§ **ACTIVITY**
Your answer must be the lines from the start of the records through the line with "X458460Y668430D03*", exactly as written, without the pictures.

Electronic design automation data
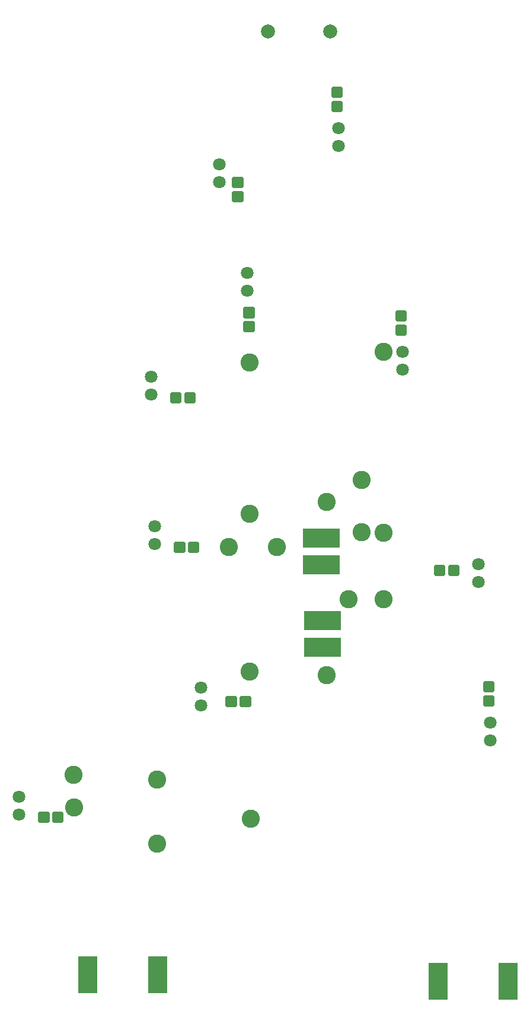
<source format=gbr>
G04 EAGLE Gerber RS-274X export*
G75*
%MOMM*%
%FSLAX34Y34*%
%LPD*%
%INSoldermask Bottom*%
%IPPOS*%
%AMOC8*
5,1,8,0,0,1.08239X$1,22.5*%
G01*
%ADD10R,2.743200X5.283200*%
%ADD11R,5.283200X2.743200*%
%ADD12C,2.003200*%
%ADD13C,1.803200*%
%ADD14C,0.480959*%
%ADD15C,2.603200*%


D10*
X624530Y36210D03*
X724530Y36210D03*
X224530Y45410D03*
X124530Y45410D03*
D11*
X458460Y630330D03*
X458460Y668430D03*
X459730Y512690D03*
X459730Y550790D03*
D12*
X470800Y1391500D03*
D13*
X286600Y454800D03*
X286600Y429400D03*
X214900Y898300D03*
X214900Y872900D03*
X220200Y685100D03*
X220200Y659700D03*
X352700Y1046500D03*
X352700Y1021100D03*
X682700Y605500D03*
X682700Y630900D03*
X482800Y1227900D03*
X482800Y1253300D03*
X312500Y1201800D03*
X312500Y1176400D03*
X699600Y379600D03*
X699600Y405000D03*
X26300Y299300D03*
X26300Y273900D03*
X574100Y909100D03*
X574100Y934500D03*
D12*
X381900Y1391500D03*
D14*
X335111Y429589D02*
X323889Y429589D01*
X323889Y440811D01*
X335111Y440811D01*
X335111Y429589D01*
X335111Y434158D02*
X323889Y434158D01*
X323889Y438727D02*
X335111Y438727D01*
X344079Y429589D02*
X355301Y429589D01*
X344079Y429589D02*
X344079Y440811D01*
X355301Y440811D01*
X355301Y429589D01*
X355301Y434158D02*
X344079Y434158D01*
X344079Y438727D02*
X355301Y438727D01*
X256011Y863189D02*
X244789Y863189D01*
X244789Y874411D01*
X256011Y874411D01*
X256011Y863189D01*
X256011Y867758D02*
X244789Y867758D01*
X244789Y872327D02*
X256011Y872327D01*
X264979Y863189D02*
X276201Y863189D01*
X264979Y863189D02*
X264979Y874411D01*
X276201Y874411D01*
X276201Y863189D01*
X276201Y867758D02*
X264979Y867758D01*
X264979Y872327D02*
X276201Y872327D01*
X261311Y649989D02*
X250089Y649989D01*
X250089Y661211D01*
X261311Y661211D01*
X261311Y649989D01*
X261311Y654558D02*
X250089Y654558D01*
X250089Y659127D02*
X261311Y659127D01*
X270279Y649989D02*
X281501Y649989D01*
X270279Y649989D02*
X270279Y661211D01*
X281501Y661211D01*
X281501Y649989D01*
X281501Y654558D02*
X270279Y654558D01*
X270279Y659127D02*
X281501Y659127D01*
X349289Y984589D02*
X349289Y995811D01*
X360511Y995811D01*
X360511Y984589D01*
X349289Y984589D01*
X349289Y989158D02*
X360511Y989158D01*
X360511Y993727D02*
X349289Y993727D01*
X349289Y975621D02*
X349289Y964399D01*
X349289Y975621D02*
X360511Y975621D01*
X360511Y964399D01*
X349289Y964399D01*
X349289Y968968D02*
X360511Y968968D01*
X360511Y973537D02*
X349289Y973537D01*
X641589Y627911D02*
X652811Y627911D01*
X652811Y616689D01*
X641589Y616689D01*
X641589Y627911D01*
X641589Y621258D02*
X652811Y621258D01*
X652811Y625827D02*
X641589Y625827D01*
X632621Y627911D02*
X621399Y627911D01*
X632621Y627911D02*
X632621Y616689D01*
X621399Y616689D01*
X621399Y627911D01*
X621399Y621258D02*
X632621Y621258D01*
X632621Y625827D02*
X621399Y625827D01*
X486211Y1278589D02*
X486211Y1289811D01*
X486211Y1278589D02*
X474989Y1278589D01*
X474989Y1289811D01*
X486211Y1289811D01*
X486211Y1283158D02*
X474989Y1283158D01*
X474989Y1287727D02*
X486211Y1287727D01*
X486211Y1298779D02*
X486211Y1310001D01*
X486211Y1298779D02*
X474989Y1298779D01*
X474989Y1310001D01*
X486211Y1310001D01*
X486211Y1303348D02*
X474989Y1303348D01*
X474989Y1307917D02*
X486211Y1307917D01*
X333089Y1181411D02*
X333089Y1170189D01*
X333089Y1181411D02*
X344311Y1181411D01*
X344311Y1170189D01*
X333089Y1170189D01*
X333089Y1174758D02*
X344311Y1174758D01*
X344311Y1179327D02*
X333089Y1179327D01*
X333089Y1161221D02*
X333089Y1149999D01*
X333089Y1161221D02*
X344311Y1161221D01*
X344311Y1149999D01*
X333089Y1149999D01*
X333089Y1154568D02*
X344311Y1154568D01*
X344311Y1159137D02*
X333089Y1159137D01*
X703011Y441511D02*
X703011Y430289D01*
X691789Y430289D01*
X691789Y441511D01*
X703011Y441511D01*
X703011Y434858D02*
X691789Y434858D01*
X691789Y439427D02*
X703011Y439427D01*
X703011Y450479D02*
X703011Y461701D01*
X703011Y450479D02*
X691789Y450479D01*
X691789Y461701D01*
X703011Y461701D01*
X703011Y455048D02*
X691789Y455048D01*
X691789Y459617D02*
X703011Y459617D01*
X67411Y264189D02*
X56189Y264189D01*
X56189Y275411D01*
X67411Y275411D01*
X67411Y264189D01*
X67411Y268758D02*
X56189Y268758D01*
X56189Y273327D02*
X67411Y273327D01*
X76379Y264189D02*
X87601Y264189D01*
X76379Y264189D02*
X76379Y275411D01*
X87601Y275411D01*
X87601Y264189D01*
X87601Y268758D02*
X76379Y268758D01*
X76379Y273327D02*
X87601Y273327D01*
X577511Y959789D02*
X577511Y971011D01*
X577511Y959789D02*
X566289Y959789D01*
X566289Y971011D01*
X577511Y971011D01*
X577511Y964358D02*
X566289Y964358D01*
X566289Y968927D02*
X577511Y968927D01*
X577511Y979979D02*
X577511Y991201D01*
X577511Y979979D02*
X566289Y979979D01*
X566289Y991201D01*
X577511Y991201D01*
X577511Y984548D02*
X566289Y984548D01*
X566289Y989117D02*
X577511Y989117D01*
D15*
X104000Y331000D03*
X105000Y284000D03*
X516000Y677000D03*
X516000Y751000D03*
X224000Y232000D03*
X224000Y324000D03*
X395000Y656000D03*
X326000Y656000D03*
X497000Y581000D03*
X547000Y581000D03*
X356000Y919000D03*
X356000Y703000D03*
X356000Y478000D03*
X357000Y268000D03*
X547000Y676000D03*
X547000Y934000D03*
X466000Y720000D03*
X466000Y473000D03*
M02*

</source>
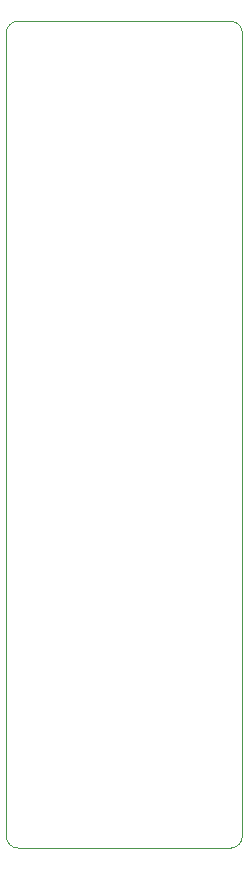
<source format=gm1>
G04 #@! TF.GenerationSoftware,KiCad,Pcbnew,6.0.0-rc1-unknown-650478f~84~ubuntu18.04.1*
G04 #@! TF.CreationDate,2018-11-23T01:33:21+00:00*
G04 #@! TF.ProjectId,proto-sensor,70726F746F2D73656E736F722E6B6963,rev?*
G04 #@! TF.SameCoordinates,Original*
G04 #@! TF.FileFunction,Profile,NP*
%FSLAX46Y46*%
G04 Gerber Fmt 4.6, Leading zero omitted, Abs format (unit mm)*
G04 Created by KiCad (PCBNEW 6.0.0-rc1-unknown-650478f~84~ubuntu18.04.1) date Fri 23 Nov 2018 01:33:21 GMT*
%MOMM*%
%LPD*%
G01*
G04 APERTURE LIST*
%ADD10C,0.050000*%
G04 APERTURE END LIST*
D10*
X51000000Y-120000000D02*
G75*
G02X50000000Y-119000000I0J1000000D01*
G01*
X70000000Y-119000000D02*
G75*
G02X69000000Y-120000000I-1000000J0D01*
G01*
X69000000Y-50000000D02*
G75*
G02X70000000Y-51000000I0J-1000000D01*
G01*
X50000000Y-51000000D02*
G75*
G02X51000000Y-50000000I1000000J0D01*
G01*
X69000000Y-120000000D02*
X51000000Y-120000000D01*
X50000000Y-119000000D02*
X50000000Y-51000000D01*
X70000000Y-51000000D02*
X70000000Y-119000000D01*
X51000000Y-50000000D02*
X69000000Y-50000000D01*
M02*

</source>
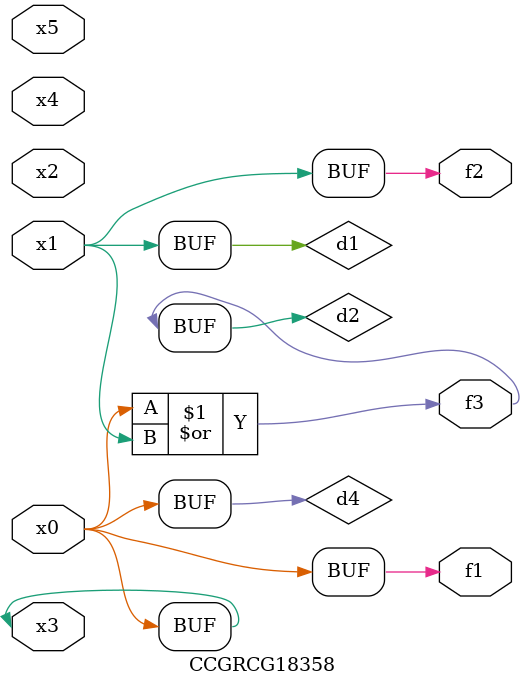
<source format=v>
module CCGRCG18358(
	input x0, x1, x2, x3, x4, x5,
	output f1, f2, f3
);

	wire d1, d2, d3, d4;

	and (d1, x1);
	or (d2, x0, x1);
	nand (d3, x0, x5);
	buf (d4, x0, x3);
	assign f1 = d4;
	assign f2 = d1;
	assign f3 = d2;
endmodule

</source>
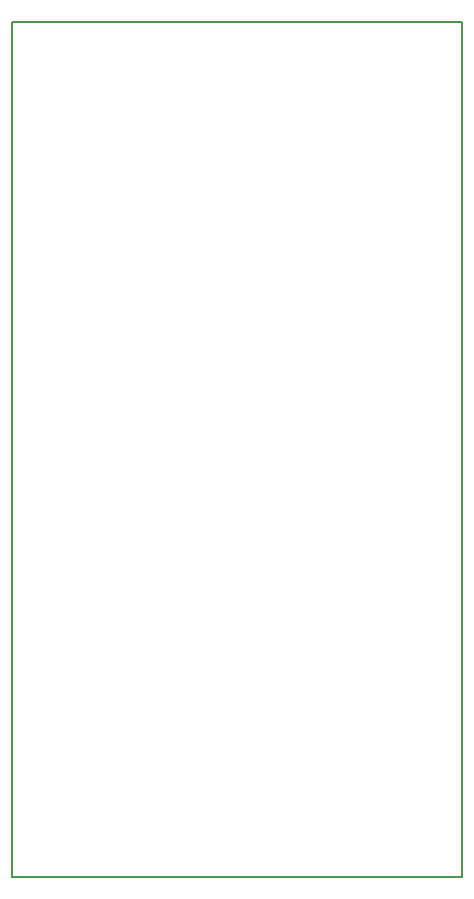
<source format=gbr>
G04 #@! TF.FileFunction,Profile,NP*
%FSLAX46Y46*%
G04 Gerber Fmt 4.6, Leading zero omitted, Abs format (unit mm)*
G04 Created by KiCad (PCBNEW 4.0.5) date 01/02/17 19:36:28*
%MOMM*%
%LPD*%
G01*
G04 APERTURE LIST*
%ADD10C,0.100000*%
%ADD11C,0.150000*%
G04 APERTURE END LIST*
D10*
D11*
X38100000Y0D02*
X0Y0D01*
X0Y-72390000D02*
X0Y0D01*
X38100000Y-72390000D02*
X0Y-72390000D01*
X38100000Y0D02*
X38100000Y-72390000D01*
M02*

</source>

§ **SOLUTION TO THIS EXERCISE**
<source format=gbr>
G04 EAGLE Gerber RS-274X export*
G75*
%MOMM*%
%FSLAX34Y34*%
%LPD*%
%INSoldermask Bottom*%
%IPPOS*%
%AMOC8*
5,1,8,0,0,1.08239X$1,22.5*%
G01*
%ADD10R,2.743200X5.283200*%
%ADD11R,5.283200X2.743200*%
%ADD12C,2.003200*%
%ADD13C,1.803200*%
%ADD14C,0.480959*%
%ADD15C,2.603200*%


D10*
X624530Y36210D03*
X724530Y36210D03*
X224530Y45410D03*
X124530Y45410D03*
D11*
X458460Y630330D03*
X458460Y668430D03*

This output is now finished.